ところで、『トラウマ返し』(小野修著 黎明書房)という本その中で少し気になる記述があった。
 「心理学の勉強を熱心にし、本の通りに対応しようとする親」についてであった。それってまさに私ではないか。それは子供を苦しめることもあるし、親自身をも窮屈にすると言う。
 夫に「私のことだと思わない?」と読んでもらうと、笑いながら言われた。
 「本の通りにできてないから良いんじゃないの?」
 ……。
 まあ良いだろう。
 とりあえずは、その記述にひっかかったため、自分のことを振り返ってみた。
 息子の夜泣きと昼間の駄々コネ、反抗が激しかった時に、心理学の本を手に取り、色々な方法を試みた。本の通りにしてみたこともあったし、そうはできないこともあった。
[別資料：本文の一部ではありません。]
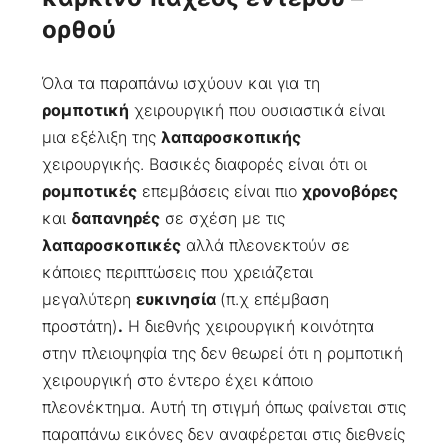
ορθού
Όλα τα παραπάνω ισχύουν και για τη
ρομποτική
χειρουργική που ουσιαστικά είναι
μια εξέλιξη της
λαπαροσκοπικής
χειρουργικής. Βασικές διαφορές είναι ότι οι
ρομποτικές
επεμβάσεις είναι πιο
χρονοβόρες
και
δαπανηρές
σε σχέση με τις
λαπαροσκοπικές
αλλά πλεονεκτούν σε
κάποιες περιπτώσεις που χρειάζεται
μεγαλύτερη
ευκινησία
(π.χ επέμβαση
προστάτη)
.
Η διεθνής χειρουργική κοινότητα
στην πλειοψηφία της δεν θεωρεί ότι η ρομποτική
χειρουργική στο έντερο έχει κάποιο
πλεονέκτημα. Αυτή τη στιγμή όπως φαίνεται στις
παραπάνω εικόνες δεν αναφέρεται στις διεθνείς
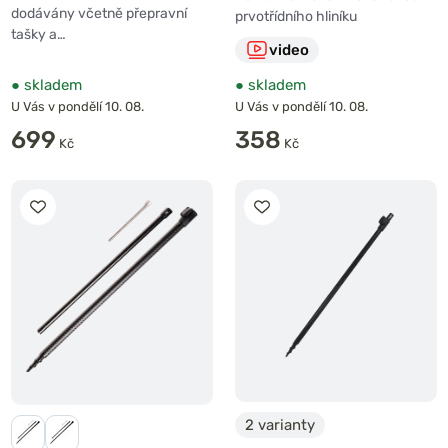
dodávány včetně přepravní
prvotřídního hliníku
tašky a…
video
●
skladem
●
skladem
U Vás v pondělí 10. 08.
U Vás v pondělí 10. 08.
699
358
Kč
Kč
2 varianty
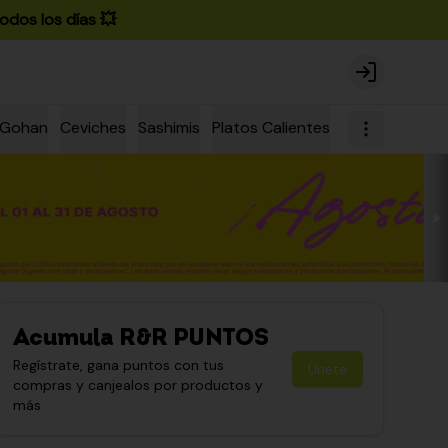
odos los días 💥
Login
Gohan
Ceviches
Sashimis
Platos Calientes
Nigiris
Para C
Acumula
R&R PUNTOS
Regístrate, gana puntos con tus
Únete
compras y canjealos por productos y
más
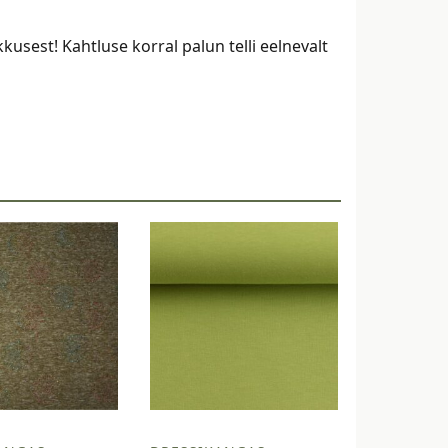
kusest! Kahtluse korral palun telli eelnevalt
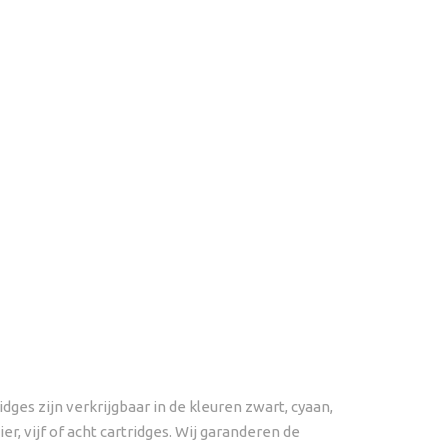
es zijn verkrijgbaar in de kleuren zwart, cyaan,
, vijf of acht cartridges. Wij garanderen de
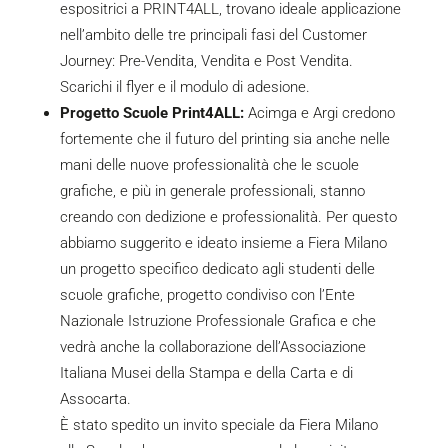
espositrici a PRINT4ALL, trovano ideale applicazione
nell’ambito delle tre principali fasi del Customer
Journey: Pre-Vendita, Vendita e Post Vendita.
Scarichi il
flyer
e il
modulo di adesione
.
Progetto Scuole Print4ALL:
Acimga e Argi credono
fortemente che il futuro del printing sia anche nelle
mani delle nuove professionalità che le scuole
grafiche, e più in generale professionali, stanno
creando con dedizione e professionalità. Per questo
abbiamo suggerito e ideato insieme a Fiera Milano
un progetto specifico dedicato agli studenti delle
scuole grafiche, progetto condiviso con l’Ente
Nazionale Istruzione Professionale Grafica e che
vedrà anche la collaborazione dell’Associazione
Italiana Musei della Stampa e della Carta e di
Assocarta.
È stato spedito un invito speciale da Fiera Milano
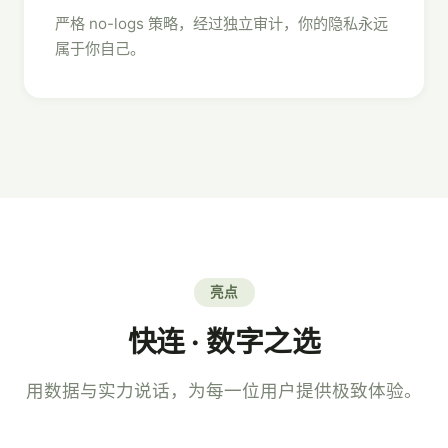
严格 no-logs 策略，经过独立审计，你的隐私永远
属于你自己。
亮点
快连 · 数字之选
用数据与实力说话，为每一位用户提供极致体验。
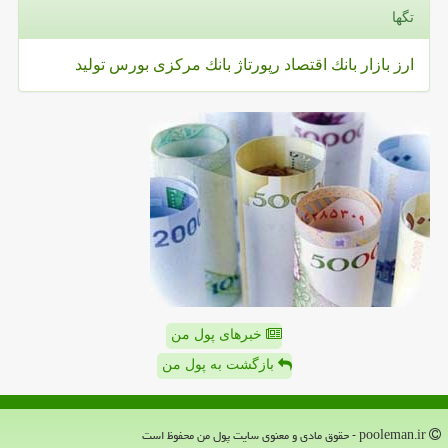
تگها
ارز
بازار
بانك
اقتصاد
رپورتاژ
بانك مركزی
بورس
تولید
خبرهای پول من
بازگشت به پول من
pooleman.ir - حقوق مادی و معنوی سایت پول من محفوظ است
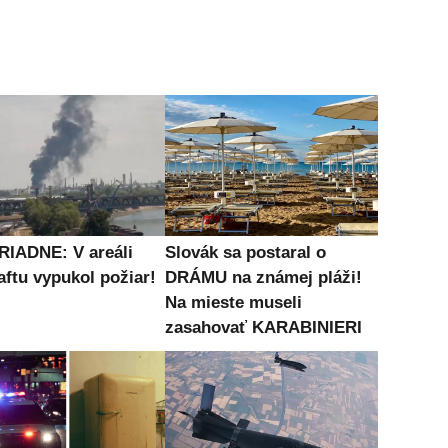
IADNE: V areáli
Slovák sa postaral o
aftu vypukol požiar!
DRÁMU na známej pláži!
Na mieste museli
zasahovať KARABINIERI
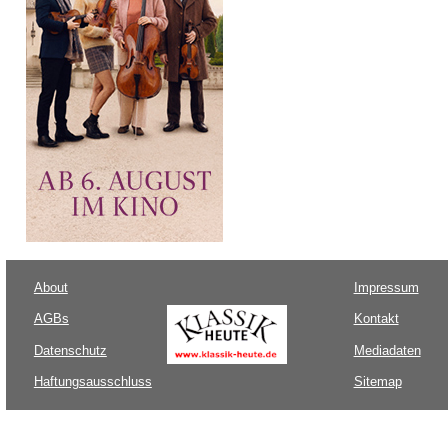
About
Impressum
AGBs
Kontakt
Datenschutz
Mediadaten
Haftungsausschluss
Sitemap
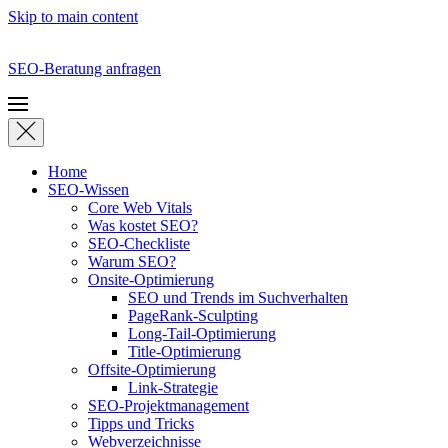
Skip to main content
SEO-Beratung anfragen
Home
SEO-Wissen
Core Web Vitals
Was kostet SEO?
SEO-Checkliste
Warum SEO?
Onsite-Optimierung
SEO und Trends im Suchverhalten
PageRank-Sculpting
Long-Tail-Optimierung
Title-Optimierung
Offsite-Optimierung
Link-Strategie
SEO-Projektmanagement
Tipps und Tricks
Webverzeichnisse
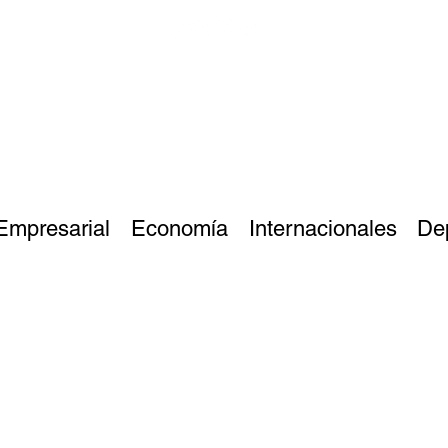
Empresarial
Economía
Internacionales
De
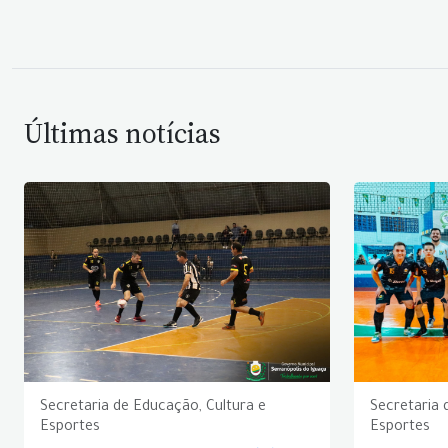
Últimas notícias
Secretaria de Educação, Cultura e
Secretaria 
Esportes
Esportes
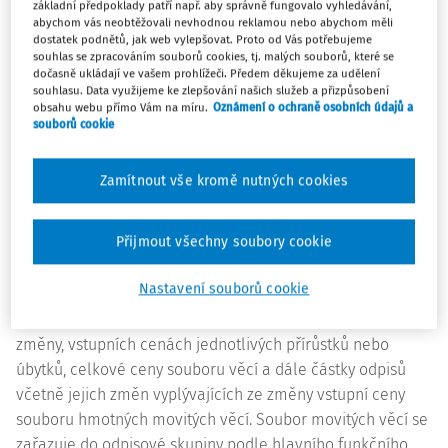
ocenění hmotného majetku, který je předmětem
základní předpoklady patří např. aby správně fungovalo vyhledávání,
abychom vás neobtěžovali nevhodnou reklamou nebo abychom měli
finančního leasingu, a které v úhrnu se sjednanou
dostatek podnětů, jak web vylepšovat. Proto od Vás potřebujeme
kupní cenou ve smlouvě převýší u movitého majetku
souhlas se zpracováním souborů cookies, tj. malých souborů, které se
dočasně ukládají ve vašem prohlížeči. Předem děkujeme za udělení
hodnotu 40 000 Kč, a dále právo stavby u poplatníka,
souhlasu. Data využijeme ke zlepšování našich služeb a přizpůsobení
který nevede účetnictví.
obsahu webu přímo Vám na míru.
Oznámení o ochraně osobních údajů a
souborů cookie
Hmotným majetkem je i soubor hmotných movitých věcí
se samostatným technickoekonomickým určením. Rozumí
Zamítnout vše kromě nutných cookies
se jím dílčí část výrobního či jiného celku. Soubor
hmotných movitých věcí je nutné evidovat zvlášť tak, aby
Přijmout všechny soubory cookie
byly zajištěny průkazné technické i hodnotové údaje o
jednotlivých věcech zařazených do souboru, určení
Nastavení souborů cookie
hlavního funkčního předmětu a o všech změnách souboru
(přírůstky, úbytky) včetně údajů o datu změny, rozsahu
změny, vstupních cenách jednotlivých přírůstků nebo
úbytků, celkové ceny souboru věcí a dále částky odpisů
včetně jejich změn vyplývajících ze změny vstupní ceny
souboru hmotných movitých věcí. Soubor movitých věcí se
zařazuje do odpisové skupiny podle hlavního funkčního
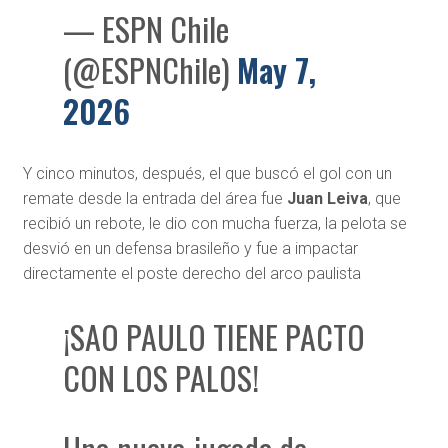
— ESPN Chile
(@ESPNChile)
May 7,
2026
Y cinco minutos, después, el que buscó el gol con un
remate desde la entrada del área fue
Juan Leiva
, que
recibió un rebote, le dio con mucha fuerza, la pelota se
desvió en un defensa brasileño y fue a impactar
directamente el poste derecho del arco paulista
¡SAO PAULO TIENE PACTO
CON LOS PALOS!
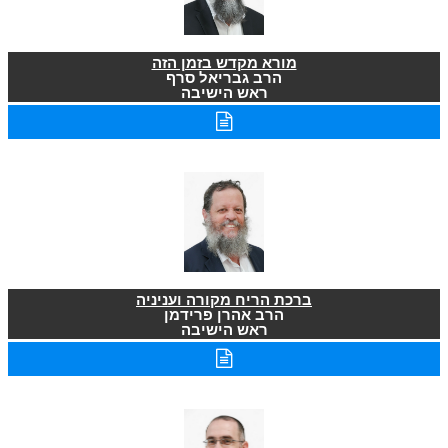
מורא מקדש בזמן הזה
הרב גבריאל סרף
ראש הישיבה
ברכת הריח מקורה ועניניה
הרב אהרן פרידמן
ראש הישיבה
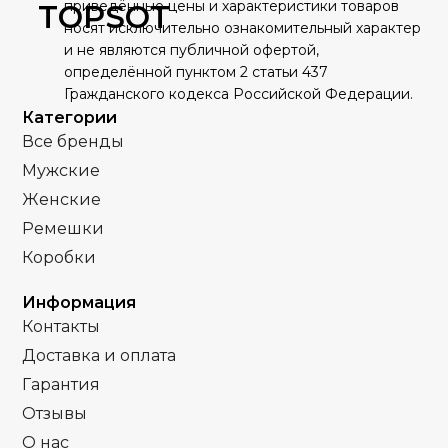
Белый
приведённые цены и характеристики товаров
ЦИФЕРБЛАТ
TOPSOT
носят исключительно ознакомительный характер
Качественная
Качественная
КОРПУС
КОРПУС
и не являются публичной офертой,
часовая сталь
часовая сталь
Черный
ЦИФЕРБЛАТ
Серебро
ЦВЕТ БРАСЛЕТА
определённой пунктом 2 статьи 437
Гражданского кодекса Российской Федерации.
Кварц
Кварц
МЕХАНИЗМ
МЕХАНИЗМ
Категории
Все бренды
Полное
Полное
ПОКРЫТИЕ
ПОКРЫТИЕ
Мужские
защитное IPS
защитное IPG
покрытие
покрытие
Женские
Ремешки
Часы мужские
Часы мужские
ПОЛ
ПОЛ
Коробки
Стальной
Кожа
РЕМЕНЬ
РЕМЕНЬ
Информация
браслет
Контакты
Сапфировое
Доставка и оплата
СТЕКЛО
Минеральное
СТЕКЛО
Гарантия
Золото
Отзывы
ЦВЕТ КОРПУСА
Серебро
ЦВЕТ БРАСЛЕТА
О нас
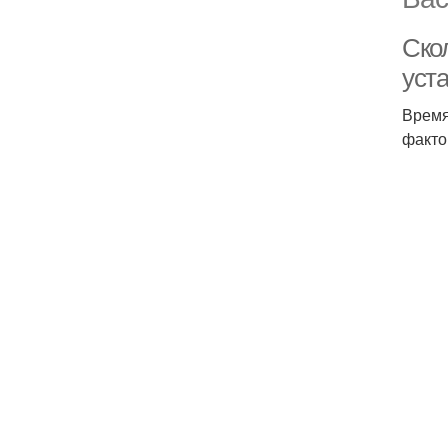
Ско
уста
Время
факто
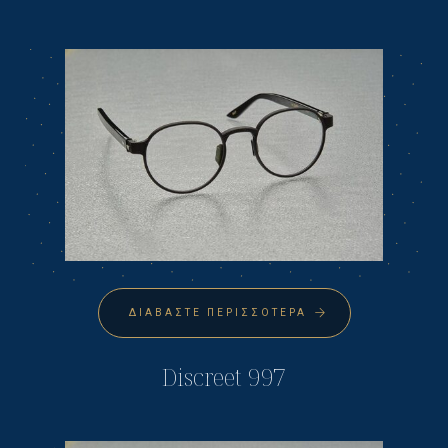
ΔΙΑΒΆΣΤΕ ΠΕΡΙΣΣΌΤΕΡΑ
Discreet 997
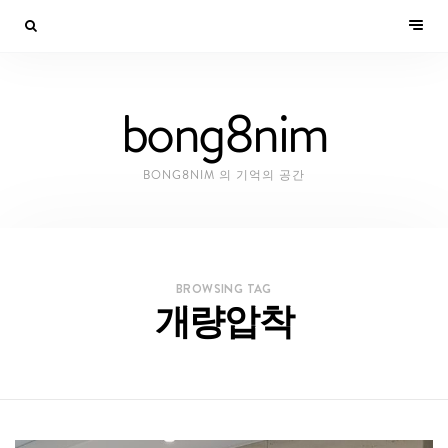
bong8nim
BONG8NIM 의 기억의 공간
BROWSING TAG
개량압착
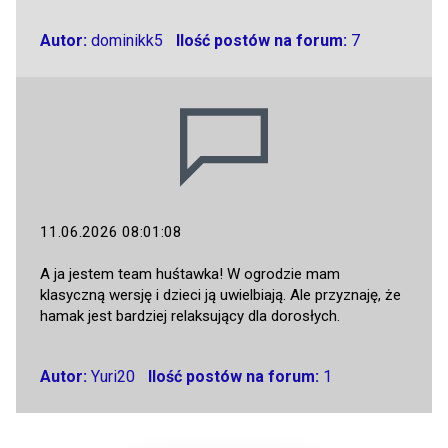
Autor:
dominikk5
Ilość postów na forum:
7
11.06.2026 08:01:08
A ja jestem team huśtawka! W ogrodzie mam
klasyczną wersję i dzieci ją uwielbiają. Ale przyznaję, że
hamak jest bardziej relaksujący dla dorosłych.
Autor:
Yuri20
Ilość postów na forum:
1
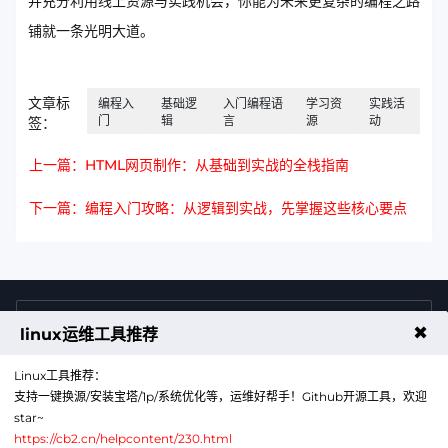
并充分利用线上资源与实践机会，你能为未来更复杂的编程之路
铺就一条光明大道。
文章标
编程入
基础逻
入门编程语
学习资
实践活
门
辑
言
源
动
签：
上一篇：HTML网页制作：从基础到实战的全栈指南
下一篇：编程入门攻略：从逻辑到实战，先掌握这些核心要点
4009011125
售前咨询热线
✖
linux运维工具推荐
Linux工具推荐：
支持一键换源/安装宝塔/1p/系统优化等，运维好帮手！Github开源工具，欢迎
star~
https://cb2.cn/helpcontent/230.html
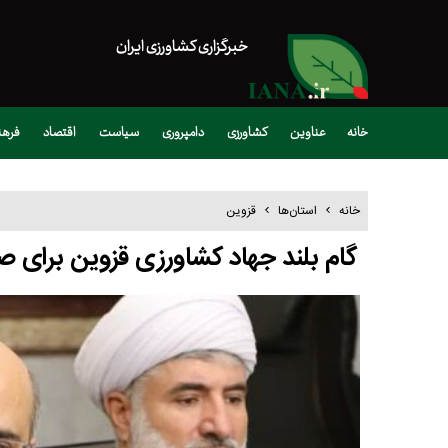
خبرگزاری کشاورزی ایران
خانه
عناوین
کشاورزی
دامپروری
سیاست
اقتصاد
فره
خانه
استان‌ها
قزوین
گام بلند جهاد کشاورزی قزوین برای ص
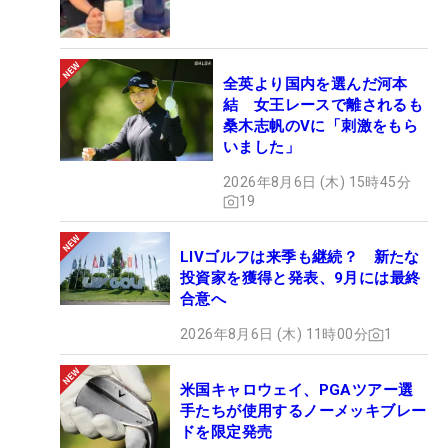
全英より国内を選んだ河本
結 女王レースで離されるも
桑木志帆のVに「刺激をもら
いました」
2026年8月6日 (木) 15時45分
19
LIVゴルフは来季も継続？ 新たな
投資家を獲得と発表、9月には最終
合意へ
2026年8月6日 (木) 11時00分
1
米国キャロウェイ、PGAツアー選
手たちが使用するノーメッキブレー
ドを限定発売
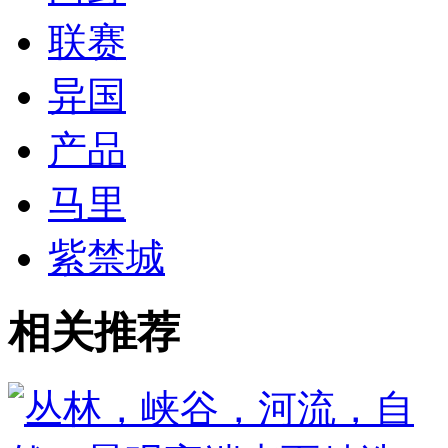
联赛
异国
产品
马里
紫禁城
相关推荐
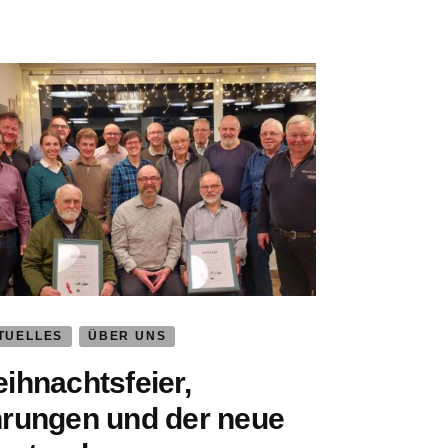
TUELLES
ÜBER UNS
ihnachtsfeier,
rungen und der neue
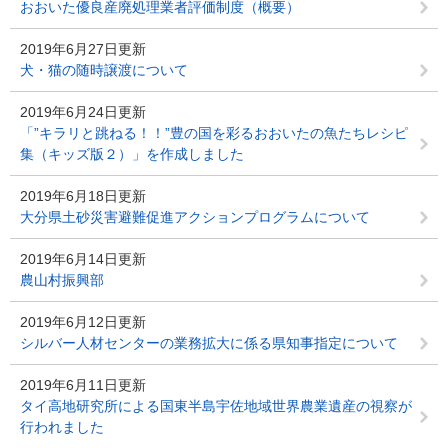
おおいた優良産廃処理業者評価制度（概要）
2019年6月27日更新
犬・猫の随時譲渡について
2019年6月24日更新
「”キラリと跳ねる！！”豊の国を彩るおおいたの魚たちレシピ
集（キッズ版２）」を作成しました
2019年6月18日更新
大分県土砂災害避難促進アクションプログラムについて
2019年6月14日更新
農山村振興部
2019年6月12日更新
シルバー人材センターの業務拡大に係る県知事指定について
2019年6月11日更新
タイ高地研究所による国東半島宇佐地域世界農業遺産の視察が
行われました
 しかし、確かに、本を読んで得たものは、その通りの方法、マニュアルなんかではなく、考え方であった。子供に対する考え方。大変だ、ばかりではない我が子の内面の良さ。自分の気持ち、自分の生きてきたことや内面に対する向き合い方。それによって、子供との関係が変わっていったようには思う。
 そうですね、本の通りにはできていません。
 子供には子供の個性やその時、その時の反応があるから、本の通りにしようとしてもうまくできない。もちろん私のその時の反応もある。つい怒ってしまったり。
 今も、決して、本の通りに対応しようとして読んでいるのではない。
 あらゆる症例を知って、自分なりの考えを出していくことが目的で読んでいる。
 最近読んでいるのは、いかに自分と向き合い、誠実に対応していくか、というものと、専門家たちの寄稿誌、カウンセリングの実践、といった3種類に大きく分けられる。もちろんそれ以外のも興味深く読むこともある。
 つまり、いつの間にか、自分の子供との関係についての本からは遠ざかっているんですね。だって、わかったんです。どうなるかわからないってことが。結局は本気で向き合うしかないっていう、答えではないような答えが出てきたんですよね。
 自分が自分と自分の親とのことを考え、そのことを考える時の自分に向き合い、夫婦して向き合う勇気を持ち、どこまで踏む込むか、土足で気持ちに入っていかないかを考え、息子に誠実に向き合うことが大事である。が、それで子供がどうなるかは、誰にもわからない。
 というわけで、心理学の本を読み、勉強していたって、その通りにしようと思ったって、子供はその通りにならない。自分の感情も波立って、その通りにはできない。しようとすると返って親子関係にも自分自身にも無理が生じるということは、一人ひとりが、子供と向き合っていたらわかることだろう。